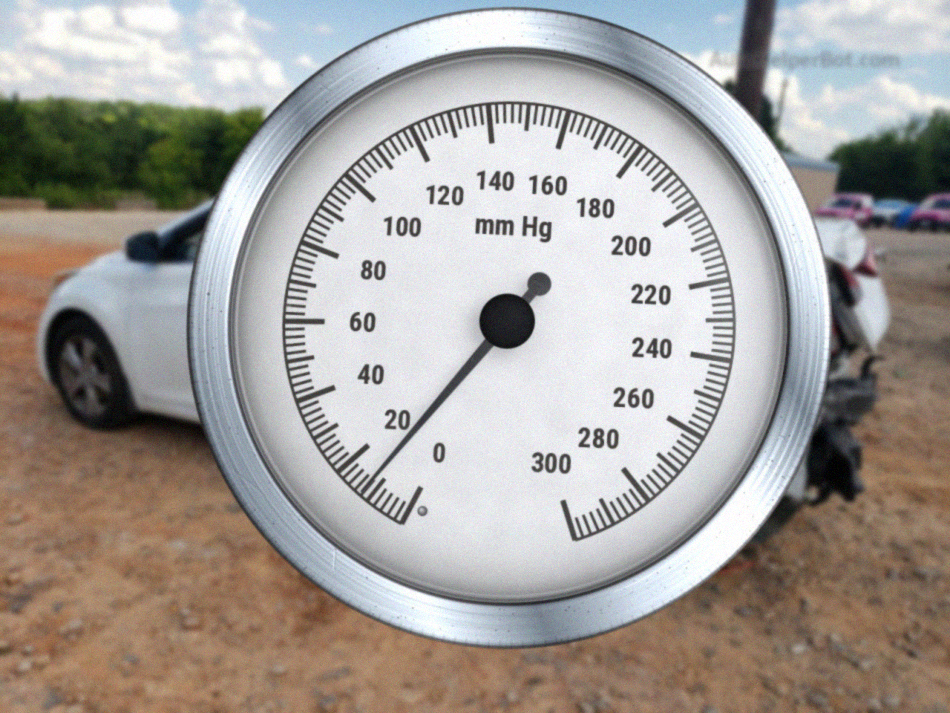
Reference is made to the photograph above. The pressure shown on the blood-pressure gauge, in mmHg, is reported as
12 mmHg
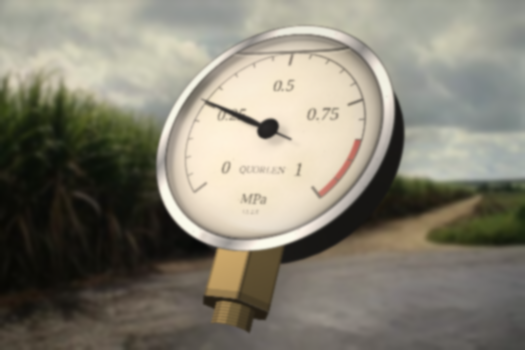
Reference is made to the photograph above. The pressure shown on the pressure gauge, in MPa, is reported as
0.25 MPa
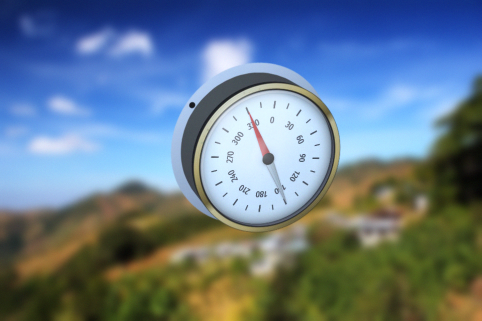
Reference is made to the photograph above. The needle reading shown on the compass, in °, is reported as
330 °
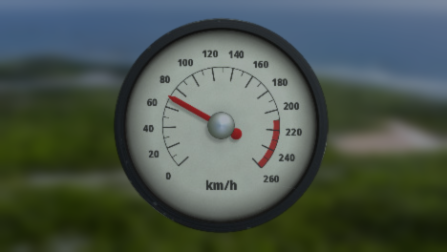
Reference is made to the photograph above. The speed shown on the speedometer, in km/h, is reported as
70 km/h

**TASK INSTRUCTIONS**
Convert the data above into a JSON list of strings, one string per line, with blank lines dropped and the pictures left out.

**TASK RESULT**
[
  "Reference is made to the photograph above. The pressure shown on the blood-pressure gauge, in mmHg, is reported as",
  "12 mmHg",
  "Reference is made to the photograph above. The pressure shown on the pressure gauge, in MPa, is reported as",
  "0.25 MPa",
  "Reference is made to the photograph above. The needle reading shown on the compass, in °, is reported as",
  "330 °",
  "Reference is made to the photograph above. The speed shown on the speedometer, in km/h, is reported as",
  "70 km/h"
]